▸ **DIRECTIVE**: Please return every line in the following data that includes the string "ligne".

▸ **ENTRIES PROVIDED**:
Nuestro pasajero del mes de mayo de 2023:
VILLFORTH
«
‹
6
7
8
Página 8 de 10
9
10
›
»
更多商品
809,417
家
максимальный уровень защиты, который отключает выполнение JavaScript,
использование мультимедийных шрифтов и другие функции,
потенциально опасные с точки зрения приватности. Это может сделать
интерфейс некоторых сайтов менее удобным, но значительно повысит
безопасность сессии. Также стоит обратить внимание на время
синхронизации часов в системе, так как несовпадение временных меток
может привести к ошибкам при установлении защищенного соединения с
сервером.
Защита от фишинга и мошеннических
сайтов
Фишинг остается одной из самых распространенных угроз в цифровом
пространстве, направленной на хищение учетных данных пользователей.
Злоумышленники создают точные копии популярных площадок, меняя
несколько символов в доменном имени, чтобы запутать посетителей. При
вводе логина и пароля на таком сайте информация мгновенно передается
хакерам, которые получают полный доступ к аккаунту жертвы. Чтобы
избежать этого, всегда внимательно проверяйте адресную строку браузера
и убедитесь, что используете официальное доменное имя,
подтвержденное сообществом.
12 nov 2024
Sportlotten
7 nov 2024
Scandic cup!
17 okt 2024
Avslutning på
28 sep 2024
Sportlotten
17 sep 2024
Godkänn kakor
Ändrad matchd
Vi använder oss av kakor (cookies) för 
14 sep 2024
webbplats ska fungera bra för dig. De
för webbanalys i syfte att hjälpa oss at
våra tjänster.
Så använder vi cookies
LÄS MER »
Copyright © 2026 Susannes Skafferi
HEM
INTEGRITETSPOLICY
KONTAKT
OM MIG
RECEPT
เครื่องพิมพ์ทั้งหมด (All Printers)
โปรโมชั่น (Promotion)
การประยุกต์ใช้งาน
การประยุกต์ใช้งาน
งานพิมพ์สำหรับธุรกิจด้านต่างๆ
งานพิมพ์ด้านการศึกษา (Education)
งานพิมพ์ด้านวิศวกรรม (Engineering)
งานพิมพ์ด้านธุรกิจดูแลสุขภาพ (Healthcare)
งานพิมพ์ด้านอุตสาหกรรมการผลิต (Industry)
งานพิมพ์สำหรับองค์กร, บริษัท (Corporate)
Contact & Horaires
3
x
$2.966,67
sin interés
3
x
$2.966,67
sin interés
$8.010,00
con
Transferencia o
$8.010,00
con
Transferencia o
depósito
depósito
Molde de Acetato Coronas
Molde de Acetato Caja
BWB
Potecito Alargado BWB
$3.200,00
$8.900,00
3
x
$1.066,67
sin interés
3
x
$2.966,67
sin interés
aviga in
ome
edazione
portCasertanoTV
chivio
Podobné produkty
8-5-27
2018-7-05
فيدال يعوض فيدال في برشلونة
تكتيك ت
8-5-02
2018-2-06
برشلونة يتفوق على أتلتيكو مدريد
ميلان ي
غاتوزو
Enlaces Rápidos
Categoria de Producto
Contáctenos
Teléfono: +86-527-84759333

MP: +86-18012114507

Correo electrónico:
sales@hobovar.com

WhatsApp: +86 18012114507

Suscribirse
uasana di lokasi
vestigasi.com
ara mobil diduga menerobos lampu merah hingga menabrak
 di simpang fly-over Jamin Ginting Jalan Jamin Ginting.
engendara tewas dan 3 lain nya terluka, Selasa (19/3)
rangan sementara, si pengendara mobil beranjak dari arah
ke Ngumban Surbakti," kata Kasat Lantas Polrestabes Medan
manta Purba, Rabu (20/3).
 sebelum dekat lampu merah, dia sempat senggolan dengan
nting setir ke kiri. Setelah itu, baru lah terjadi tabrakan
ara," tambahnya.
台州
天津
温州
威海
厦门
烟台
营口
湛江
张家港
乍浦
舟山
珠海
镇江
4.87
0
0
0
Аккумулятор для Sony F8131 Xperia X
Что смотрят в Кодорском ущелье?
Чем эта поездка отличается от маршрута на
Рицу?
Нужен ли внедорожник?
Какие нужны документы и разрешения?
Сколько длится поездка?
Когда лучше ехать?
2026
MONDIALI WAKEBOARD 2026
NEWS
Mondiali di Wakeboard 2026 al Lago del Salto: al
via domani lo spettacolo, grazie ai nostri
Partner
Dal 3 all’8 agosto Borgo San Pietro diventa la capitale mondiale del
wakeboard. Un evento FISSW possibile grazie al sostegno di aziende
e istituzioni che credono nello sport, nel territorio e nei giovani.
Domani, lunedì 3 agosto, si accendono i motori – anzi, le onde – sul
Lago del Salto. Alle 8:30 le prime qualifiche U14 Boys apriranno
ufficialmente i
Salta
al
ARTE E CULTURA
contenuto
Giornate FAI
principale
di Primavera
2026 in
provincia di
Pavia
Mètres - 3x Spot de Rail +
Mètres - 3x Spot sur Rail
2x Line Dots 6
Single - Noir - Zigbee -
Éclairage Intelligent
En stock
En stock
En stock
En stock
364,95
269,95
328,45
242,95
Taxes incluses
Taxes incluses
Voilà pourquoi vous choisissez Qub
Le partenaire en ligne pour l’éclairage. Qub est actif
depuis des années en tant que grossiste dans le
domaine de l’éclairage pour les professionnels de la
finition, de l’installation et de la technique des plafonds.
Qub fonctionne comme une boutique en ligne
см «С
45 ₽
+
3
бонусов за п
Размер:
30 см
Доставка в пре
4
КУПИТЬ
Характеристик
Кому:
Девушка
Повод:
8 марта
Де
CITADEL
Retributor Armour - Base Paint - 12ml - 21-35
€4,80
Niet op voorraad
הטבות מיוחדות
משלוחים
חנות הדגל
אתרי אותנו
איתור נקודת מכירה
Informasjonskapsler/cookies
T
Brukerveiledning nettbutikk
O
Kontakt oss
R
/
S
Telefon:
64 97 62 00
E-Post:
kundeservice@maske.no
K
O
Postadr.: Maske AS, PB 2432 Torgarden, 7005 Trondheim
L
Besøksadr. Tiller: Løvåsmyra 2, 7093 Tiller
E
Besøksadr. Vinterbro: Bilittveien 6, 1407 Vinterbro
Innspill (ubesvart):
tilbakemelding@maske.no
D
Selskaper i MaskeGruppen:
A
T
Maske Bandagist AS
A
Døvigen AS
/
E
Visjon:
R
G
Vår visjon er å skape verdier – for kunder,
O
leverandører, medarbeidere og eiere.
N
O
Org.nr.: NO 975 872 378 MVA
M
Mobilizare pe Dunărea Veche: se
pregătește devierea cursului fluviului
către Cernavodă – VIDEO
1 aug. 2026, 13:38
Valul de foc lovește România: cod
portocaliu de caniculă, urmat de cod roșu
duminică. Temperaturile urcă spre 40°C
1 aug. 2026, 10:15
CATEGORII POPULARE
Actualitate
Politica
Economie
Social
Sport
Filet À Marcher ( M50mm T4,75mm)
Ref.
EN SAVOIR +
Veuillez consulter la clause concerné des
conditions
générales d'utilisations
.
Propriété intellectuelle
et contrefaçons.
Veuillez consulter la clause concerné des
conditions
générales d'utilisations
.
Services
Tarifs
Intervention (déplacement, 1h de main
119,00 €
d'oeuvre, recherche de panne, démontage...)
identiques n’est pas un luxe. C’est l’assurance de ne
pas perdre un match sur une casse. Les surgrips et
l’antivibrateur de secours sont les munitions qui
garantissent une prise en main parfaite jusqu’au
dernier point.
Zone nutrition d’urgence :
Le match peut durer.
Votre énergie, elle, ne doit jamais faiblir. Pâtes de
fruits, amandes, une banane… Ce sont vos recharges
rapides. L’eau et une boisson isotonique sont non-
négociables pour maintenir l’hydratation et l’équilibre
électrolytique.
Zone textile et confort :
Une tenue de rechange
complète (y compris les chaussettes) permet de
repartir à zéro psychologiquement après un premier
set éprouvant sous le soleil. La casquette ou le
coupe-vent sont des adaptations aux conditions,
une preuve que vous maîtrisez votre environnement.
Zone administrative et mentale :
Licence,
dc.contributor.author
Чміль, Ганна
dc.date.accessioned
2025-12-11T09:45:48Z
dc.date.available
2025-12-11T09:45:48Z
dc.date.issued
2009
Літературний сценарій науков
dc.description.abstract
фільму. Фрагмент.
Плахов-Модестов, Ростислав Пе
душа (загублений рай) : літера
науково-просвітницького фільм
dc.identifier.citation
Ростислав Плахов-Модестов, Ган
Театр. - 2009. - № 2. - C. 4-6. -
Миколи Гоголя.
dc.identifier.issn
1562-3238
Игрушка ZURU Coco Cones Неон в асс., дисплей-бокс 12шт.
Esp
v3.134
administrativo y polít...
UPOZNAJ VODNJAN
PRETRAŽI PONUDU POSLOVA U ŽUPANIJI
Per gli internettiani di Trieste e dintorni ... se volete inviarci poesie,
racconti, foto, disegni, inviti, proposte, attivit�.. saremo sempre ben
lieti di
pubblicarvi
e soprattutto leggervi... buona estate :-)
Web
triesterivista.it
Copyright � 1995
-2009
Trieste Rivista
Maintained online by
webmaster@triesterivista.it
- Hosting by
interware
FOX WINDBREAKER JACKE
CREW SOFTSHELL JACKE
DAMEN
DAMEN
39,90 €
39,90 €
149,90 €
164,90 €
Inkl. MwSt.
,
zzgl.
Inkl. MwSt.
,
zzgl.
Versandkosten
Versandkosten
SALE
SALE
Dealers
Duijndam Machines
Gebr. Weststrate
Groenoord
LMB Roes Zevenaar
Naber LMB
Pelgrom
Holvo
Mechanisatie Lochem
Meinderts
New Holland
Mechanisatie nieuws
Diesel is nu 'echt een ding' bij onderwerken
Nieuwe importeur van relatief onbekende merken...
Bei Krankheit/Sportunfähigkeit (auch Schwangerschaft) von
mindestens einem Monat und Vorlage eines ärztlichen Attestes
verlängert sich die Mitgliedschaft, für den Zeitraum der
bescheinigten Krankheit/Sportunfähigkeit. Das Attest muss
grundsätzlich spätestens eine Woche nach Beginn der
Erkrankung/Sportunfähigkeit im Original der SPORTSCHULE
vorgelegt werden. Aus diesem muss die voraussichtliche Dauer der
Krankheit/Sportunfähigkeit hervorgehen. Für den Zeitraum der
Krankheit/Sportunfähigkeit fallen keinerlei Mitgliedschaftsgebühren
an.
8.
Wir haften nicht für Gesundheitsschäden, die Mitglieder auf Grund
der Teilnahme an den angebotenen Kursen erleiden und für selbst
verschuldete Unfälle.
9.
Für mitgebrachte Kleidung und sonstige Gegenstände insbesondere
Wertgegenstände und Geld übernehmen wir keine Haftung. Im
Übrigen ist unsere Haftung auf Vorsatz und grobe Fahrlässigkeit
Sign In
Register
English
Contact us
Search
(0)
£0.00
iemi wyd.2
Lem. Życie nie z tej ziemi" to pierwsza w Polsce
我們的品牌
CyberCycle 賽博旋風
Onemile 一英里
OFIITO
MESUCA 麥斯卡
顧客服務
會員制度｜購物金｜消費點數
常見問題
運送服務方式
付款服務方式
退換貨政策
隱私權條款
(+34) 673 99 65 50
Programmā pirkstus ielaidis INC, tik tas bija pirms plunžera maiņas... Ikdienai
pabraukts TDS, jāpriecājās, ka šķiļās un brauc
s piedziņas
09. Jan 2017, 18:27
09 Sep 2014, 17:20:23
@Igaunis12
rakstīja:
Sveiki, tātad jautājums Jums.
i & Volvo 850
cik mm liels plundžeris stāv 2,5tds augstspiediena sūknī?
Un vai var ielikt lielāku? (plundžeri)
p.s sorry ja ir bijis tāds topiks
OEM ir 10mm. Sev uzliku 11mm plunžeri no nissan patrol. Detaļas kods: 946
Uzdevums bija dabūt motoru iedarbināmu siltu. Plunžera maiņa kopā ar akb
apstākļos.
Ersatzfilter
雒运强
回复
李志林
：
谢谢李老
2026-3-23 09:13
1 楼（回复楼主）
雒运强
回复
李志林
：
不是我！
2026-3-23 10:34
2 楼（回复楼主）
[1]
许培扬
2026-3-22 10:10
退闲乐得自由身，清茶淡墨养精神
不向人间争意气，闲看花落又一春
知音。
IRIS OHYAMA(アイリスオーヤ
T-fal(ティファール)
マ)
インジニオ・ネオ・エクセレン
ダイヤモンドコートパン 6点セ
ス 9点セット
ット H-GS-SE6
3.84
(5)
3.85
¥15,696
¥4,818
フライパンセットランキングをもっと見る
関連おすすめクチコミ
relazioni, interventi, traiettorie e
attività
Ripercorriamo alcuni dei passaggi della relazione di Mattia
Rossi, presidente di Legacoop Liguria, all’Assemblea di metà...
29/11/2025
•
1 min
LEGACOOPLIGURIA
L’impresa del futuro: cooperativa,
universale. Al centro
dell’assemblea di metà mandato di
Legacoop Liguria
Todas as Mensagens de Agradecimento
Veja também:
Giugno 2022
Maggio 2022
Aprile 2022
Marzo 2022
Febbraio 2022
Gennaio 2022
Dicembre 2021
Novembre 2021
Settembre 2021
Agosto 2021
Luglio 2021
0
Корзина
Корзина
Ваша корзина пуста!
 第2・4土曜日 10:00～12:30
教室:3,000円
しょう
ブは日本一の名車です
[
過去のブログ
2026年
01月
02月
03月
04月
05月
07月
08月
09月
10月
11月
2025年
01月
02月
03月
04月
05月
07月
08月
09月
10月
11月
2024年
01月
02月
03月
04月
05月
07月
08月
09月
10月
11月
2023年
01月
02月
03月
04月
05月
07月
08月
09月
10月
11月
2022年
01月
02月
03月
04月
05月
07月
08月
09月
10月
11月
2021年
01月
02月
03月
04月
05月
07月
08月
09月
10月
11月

▸ **SOLUTION FOR THIS TASK**:
Le partenaire en ligne pour l’éclairage. Qub est actif
Qub fonctionne comme une boutique en ligne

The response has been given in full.